Assignment A - From the closing acknowledgments of the charity-run blog, transcribe the passage that begins at the words "Screening Sirens showing" and ends after the words "with your donations.".
Assignment B - According to the closing acknowledgments of the charity-run blog, what position did the writer hold within the Screening Sirens?
Assignment C - Write the next portion of the closing acknowledgments of the charity-run blog, continuing from its final sentence.

Page excerpt -
————

Before I end this blog I want to take a few minutes to acknowledge some very special people. I couldn’t have done this journey on my own and I think a great deal of thanks need to be shared. (Sorry I know it’s rather award show of me but I really couldn’t have done this on my own and I think recognition should always be shared.)
The first thank you has to go to my fellow Screening Sirens. I put the idea out to all of you and you all blew me away with your willingness to sign on and jump in. You have been there to help me with fundraising and to just be there so I knew I had a reason I couldn’t quit. I loved being the captain of such a great group of positive people. I look forward to doing it again with all of you.
Screening Sirens showing a little love |
Second I need to thank all of my donors both my personal donors and the team donors. It was an honour to be able to do this run on your behalf. I hope that I have done you all proud. It is because of you I feel I can say that this run was a success on all sides. I have so much love and gratitude to all of you who were willing to support me with your donations.

————

Data collected
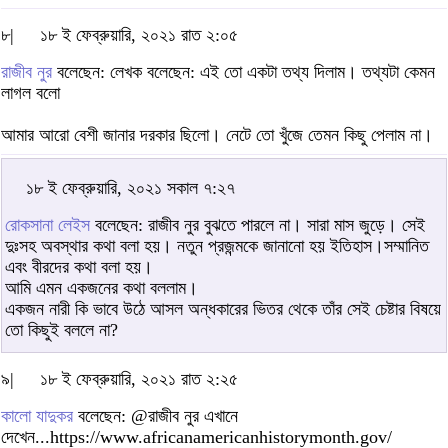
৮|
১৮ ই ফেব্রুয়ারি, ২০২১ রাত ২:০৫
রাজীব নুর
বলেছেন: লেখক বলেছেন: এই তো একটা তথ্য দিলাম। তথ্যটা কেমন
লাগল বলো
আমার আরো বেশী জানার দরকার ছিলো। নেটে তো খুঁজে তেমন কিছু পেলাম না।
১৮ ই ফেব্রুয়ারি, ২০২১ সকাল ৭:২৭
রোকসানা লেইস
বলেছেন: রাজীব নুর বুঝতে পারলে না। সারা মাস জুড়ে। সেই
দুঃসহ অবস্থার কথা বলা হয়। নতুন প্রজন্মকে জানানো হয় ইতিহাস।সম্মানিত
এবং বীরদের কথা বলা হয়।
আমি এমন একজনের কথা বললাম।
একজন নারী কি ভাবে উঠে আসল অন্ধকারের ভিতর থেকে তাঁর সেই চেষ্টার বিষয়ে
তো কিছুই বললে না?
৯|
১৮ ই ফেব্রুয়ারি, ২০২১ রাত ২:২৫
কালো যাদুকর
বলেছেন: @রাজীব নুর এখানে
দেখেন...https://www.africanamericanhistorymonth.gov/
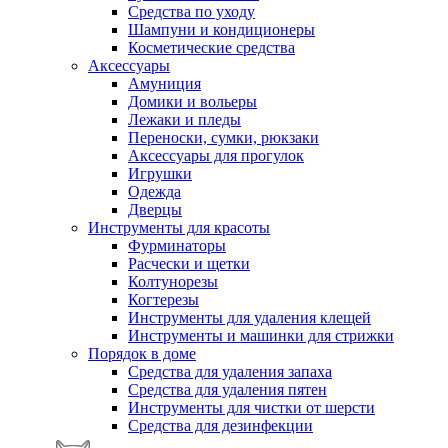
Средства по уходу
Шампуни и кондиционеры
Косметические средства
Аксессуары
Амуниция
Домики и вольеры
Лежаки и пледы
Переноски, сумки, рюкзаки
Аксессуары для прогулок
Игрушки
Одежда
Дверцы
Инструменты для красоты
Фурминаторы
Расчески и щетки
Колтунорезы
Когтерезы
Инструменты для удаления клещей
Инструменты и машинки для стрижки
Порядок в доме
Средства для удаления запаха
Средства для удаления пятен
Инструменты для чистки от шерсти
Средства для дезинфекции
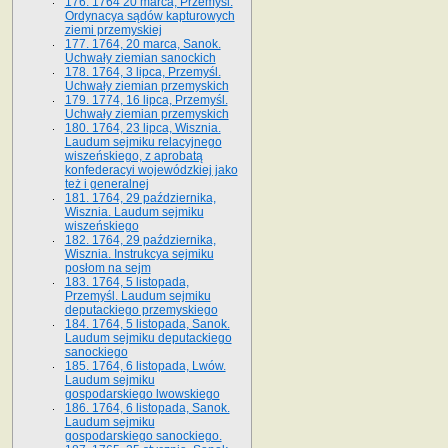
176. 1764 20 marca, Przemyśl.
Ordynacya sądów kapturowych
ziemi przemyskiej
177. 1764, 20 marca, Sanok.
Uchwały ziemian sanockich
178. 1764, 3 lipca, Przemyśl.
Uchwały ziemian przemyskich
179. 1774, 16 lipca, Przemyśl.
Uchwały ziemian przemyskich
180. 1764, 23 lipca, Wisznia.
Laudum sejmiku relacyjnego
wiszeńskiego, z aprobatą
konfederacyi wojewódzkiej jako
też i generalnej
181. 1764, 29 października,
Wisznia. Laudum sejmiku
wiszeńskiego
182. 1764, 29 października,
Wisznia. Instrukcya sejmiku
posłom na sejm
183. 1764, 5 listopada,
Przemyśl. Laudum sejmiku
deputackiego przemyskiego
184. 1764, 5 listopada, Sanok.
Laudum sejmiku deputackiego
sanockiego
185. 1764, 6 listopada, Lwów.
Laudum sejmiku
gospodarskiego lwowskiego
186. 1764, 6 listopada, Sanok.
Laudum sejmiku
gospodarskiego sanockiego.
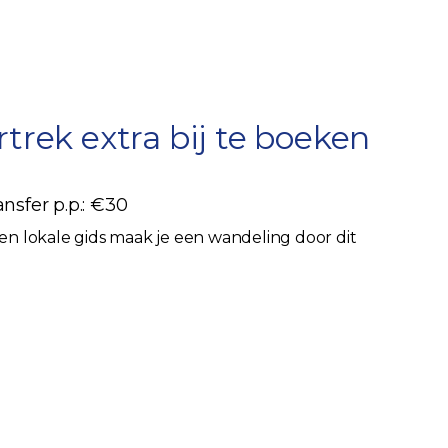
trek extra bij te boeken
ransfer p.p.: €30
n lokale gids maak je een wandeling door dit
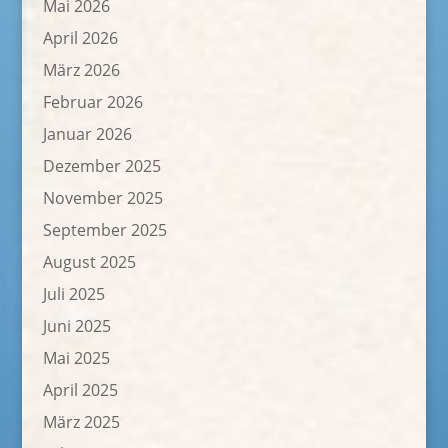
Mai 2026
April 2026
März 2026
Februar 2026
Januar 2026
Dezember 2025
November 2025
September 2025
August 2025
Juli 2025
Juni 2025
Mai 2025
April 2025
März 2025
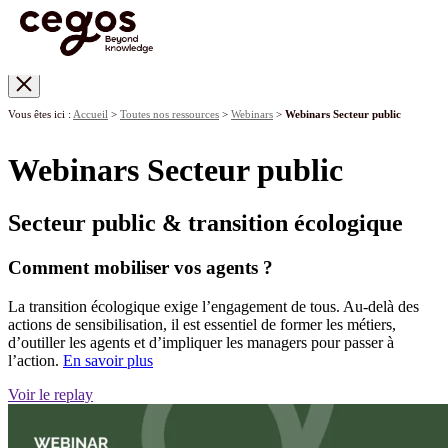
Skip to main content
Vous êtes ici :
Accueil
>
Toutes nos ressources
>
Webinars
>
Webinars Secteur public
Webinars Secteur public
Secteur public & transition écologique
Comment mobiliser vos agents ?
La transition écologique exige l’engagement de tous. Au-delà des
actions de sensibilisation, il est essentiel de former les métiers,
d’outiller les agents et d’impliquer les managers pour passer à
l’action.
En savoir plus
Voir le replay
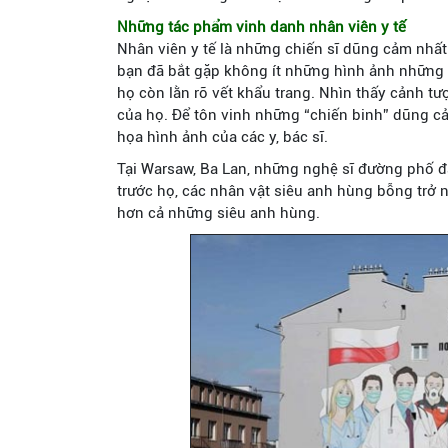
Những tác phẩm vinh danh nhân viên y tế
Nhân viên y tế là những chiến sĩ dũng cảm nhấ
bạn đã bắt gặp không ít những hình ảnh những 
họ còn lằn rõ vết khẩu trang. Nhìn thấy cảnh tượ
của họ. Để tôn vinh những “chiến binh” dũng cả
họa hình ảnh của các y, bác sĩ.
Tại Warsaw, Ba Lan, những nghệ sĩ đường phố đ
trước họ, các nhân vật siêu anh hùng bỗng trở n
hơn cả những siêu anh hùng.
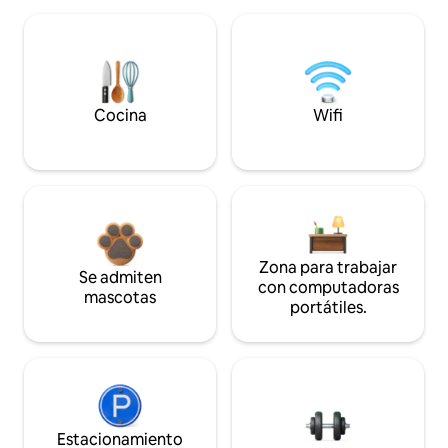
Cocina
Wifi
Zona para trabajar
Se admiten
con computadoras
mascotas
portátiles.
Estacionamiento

————

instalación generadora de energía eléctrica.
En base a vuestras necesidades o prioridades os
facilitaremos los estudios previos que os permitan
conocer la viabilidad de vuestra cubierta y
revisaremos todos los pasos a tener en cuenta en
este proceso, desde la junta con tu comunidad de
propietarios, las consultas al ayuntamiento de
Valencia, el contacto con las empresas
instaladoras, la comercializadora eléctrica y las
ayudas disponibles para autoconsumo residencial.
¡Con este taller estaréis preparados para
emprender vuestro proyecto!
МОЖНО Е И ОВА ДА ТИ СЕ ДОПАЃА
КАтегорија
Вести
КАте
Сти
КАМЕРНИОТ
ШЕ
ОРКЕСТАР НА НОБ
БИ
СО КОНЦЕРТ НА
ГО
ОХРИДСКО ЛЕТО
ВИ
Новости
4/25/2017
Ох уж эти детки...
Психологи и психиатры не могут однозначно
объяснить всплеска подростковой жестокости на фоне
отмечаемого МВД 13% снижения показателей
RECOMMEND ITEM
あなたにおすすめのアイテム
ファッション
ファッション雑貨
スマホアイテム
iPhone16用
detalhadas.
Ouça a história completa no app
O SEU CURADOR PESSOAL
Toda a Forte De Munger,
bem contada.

————

Written reply A -
Screening Sirens showing a little love |
Second I need to thank all of my donors both my personal donors and the team donors. It was an honour to be able to do this run on your behalf. I hope that I have done you all proud. It is because of you I feel I can say that this run was a success on all sides. I have so much love and gratitude to all of you who were willing to support me with your donations.

Written reply B - The writer was the captain of the Screening Sirens.

Written reply C -
Third to EVERYONE who has every cheered me on especially on Facebook. You have kept me going on this journey even on the hardest days. You shared your excitement and enthusiasm for what I was doing. You filled my world with so much positivity it would have been impossible for me not to succeed. You are family and friends from around the world and I shine because of you.
Last a very special thank you to Tina. I want you to know how much your support has meant to me. You inspire me to do more and keep reaching towards becoming the active person I know that I am inside. You have taken the time to walk with me countless times over the last few months. You have encouraged me and offered so much advice. You have never once shown anything but positive energy towards me and my goals no matter how crazy they may seem. Without fail you have kept my worst doubts at bay and shown me that I really can reach for things that seem out of reach. Without you I don’t know that this run would have happened. You moved my journey along by asking me to walk with you at lunches and promising that you would go at my pace. I’m glad you were persistent and kept inviting me even when I kept coming up with excuses why I couldn’t. I am forever grateful that I finally said yes and started walking and that you were still ready to go. You were true to your word and stayed at my pace even though you are capable of going so much faster and it has meant the world to me. It has been a privilege to do this run with you and I can’t wait for the day when I can say let’s go at your pace.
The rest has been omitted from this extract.